Double-Digit Dividend Policy Could Resume
Once again making assumptions that the oil and gas industry will recover from its coronavirus woes, management at BP might be tempted to reinstate its overly generous dividend policy. At one point this peaked at a yield of 10.2% – subsequently outpacing the vast bulk of dividend-paying FTSE 100 companies.
OPEC Cutting Production Levels
Make no mistake about it – OPEC is desperate to increase global oil prices. With that in mind, the organization has since agreed to cut production levels by 10 million barrels per day. Sure, the geopolitics of global oil can change at any given time, but collectively, major producers need prices to stabilize. In the case of BP, the company has a break-even point of $35, so the OPEC agreement should help proceedings.
BP has been on shaky ground for a number of years. So, after a 50% gain in the share price over the past 6 months, is this stock worth buying?
The main thing working in BP’s favour is the economic recovery and the concomitant increase in oil prices.
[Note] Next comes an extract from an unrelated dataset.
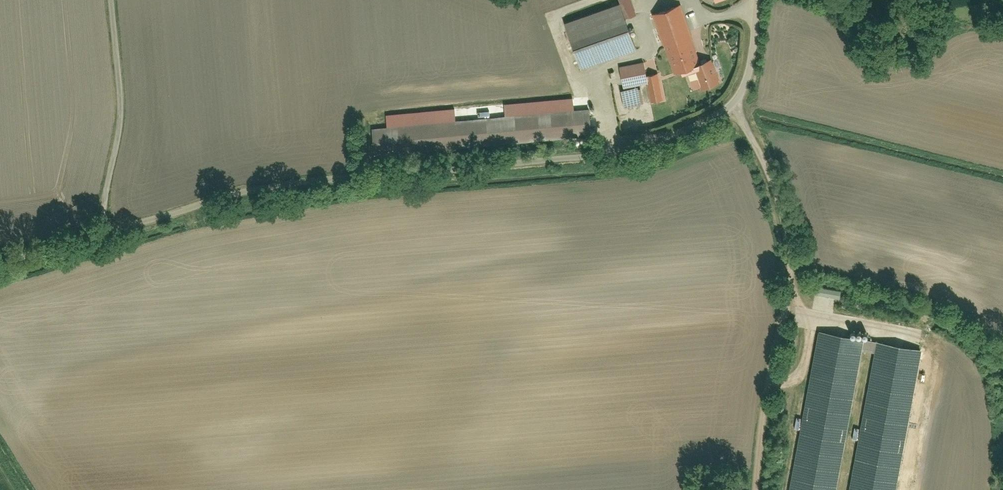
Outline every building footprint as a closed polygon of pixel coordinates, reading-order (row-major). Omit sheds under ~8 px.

BP shares are still trading 37% below the price they were at prior to the pandemic, so there’s a ton of upside if you believe that the company will return to business as usual.
However, it seems unlikely that things in the oil industry will go back to how they were prior to the pandemic, and BP knows it. The rise of electric vehicles poses a fundamental challenge to the oil market. In addition, the economic recovery in Europe and the US is heavily focused around renewable energy.
That said, BP has the resources to reposition itself for a hybrid world and it is making faster moves than many other oil companies to do so.
In summary, BP shares are worth just a fraction of what they were before the infamous Deep Horizon Oil Spill of 2010. This is somewhat concerning for stockholders, as the oil industry has since hit record heights – with BP shares failing to follow suit. In response, management has been upping the ante with a super-generous dividend policy that peaked at a staggering 10.2% yield.
Sure, this had to be cut by two-thirds in response to the COVID-19 pandemic, but the impact of the virus has affected the entire oil and gas spectrum. Ultimately, it’s important to do your own research and determine whether you believe BP will return to the lofty heights of 2010.